The art really adds a great deal to the story. There are pages with no text at all; there the story progresses solely through Vif’s actions and silent commands to her army. This is the kind of scene one would see in a film; for it to be replicated in the two-dimensional page of a comic book is an amazing feat. This kind of technique also makes readers pay more attention to the panels themselves, not just the text. The seamless way words and imagery work together in this book is testament to how well Zawadzki and Lindsay’s vision was executed. The pair had earlier worked on Black Mask Studios’ popular The Dregs; this is clearly a strong partnership.
Dee Cunniffe’s colours add a level of detail that could be too easy to overlook, but absolutely must not be. The colours pop right out of every page. There are several battle scenes in this comic, and plenty of blood, which Cunniffe highlights with a particularly vibrant red. Throughout the book, Cunniffe manages the colours on the page well, using a diverse palette to distinguish friend from foe and to create atmosphere. There is one page that Cunniffe mentions in an interview at the end of the book, where he depicts the passage of time using an array of pastel shades. Cunniffe’s deft use of colours sets the mood and foreshadows a change of pace for the story.
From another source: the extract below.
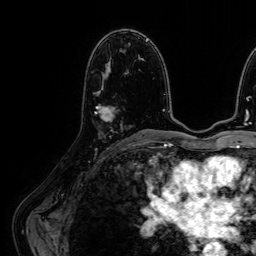
Breast MRI (dynamic contrast-enhanced), one axial slice. Position 34 of 64 along the scan axis. Cropped to one breast. Dynamic contrast-enhanced series, time point 2 of 7 at this slice position (early post-contrast). 1.5 T. TE 2.6 ms, TR 5.2 ms. 2.5 mm slice thickness. 256 × 256 image matrix, field of view 230 × 230 mm. Female patient.
Structures marked on this image (semi-automatic segmentation, software-assisted and operator-edited):
- enhancing-tissue mask used for the functional tumour volume (all voxels passing the contrast-enhancement thresholds inside the analysis volume; usually the tumour): bounding box <96,105,114,122> (left, top, right, bottom; pixels)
Generally, I tend to like some kind of symmetry to comics pages but the Eternal team throw symmetry out of the window, tailoring panels according to the need of the narrative. It works surprisingly well. The prologue gives the reader a sense of optimism and hope by enclosing the page with ornate and archaic borders. But later on, when a significant death takes place, the panels are reduced to small square close-ups of the character’s reactions, to reflect the look of slow-motion.
My personal favourite, however, is the funeral scene. The play on light and shadow here is stunning and I am glad that an entire page was dedicated to it. Honestly, there are several pages from this comic book that could be hung up on a wall.
I am also grateful that a story featuring warrior women did not include any mention of sexual assault and that none of the female characters were needlessly sexualised. And, this comic was created by three men. It can be done!
The only issue I had with this comic is the glimpses given throughout the book of an important battle that takes place later in the story. From the outset, pages depicting this battle scene intertwine the main narrative and it is quite distracting initially. The context of the battle becomes clear as the story progresses, but its significance is slightly lost by including it so early on. I would have preferred if this scene had been introduced halfway through the story so as to avoid confusing readers. However, this is but a minor negative, easily glossed over by the rest of the strong narrative.
I had no idea what to expect with Eternal, but I am thrilled with what this story has to offer readers. I love the simple story, the bold colours, and the stunning execution of the art. I like that this book refused to be boxed in by boundaries; it gave so much life to the story. I really hope this is the first book of a series. There is so much more of this colourful, fantastical, and completely immersive world that I want to see.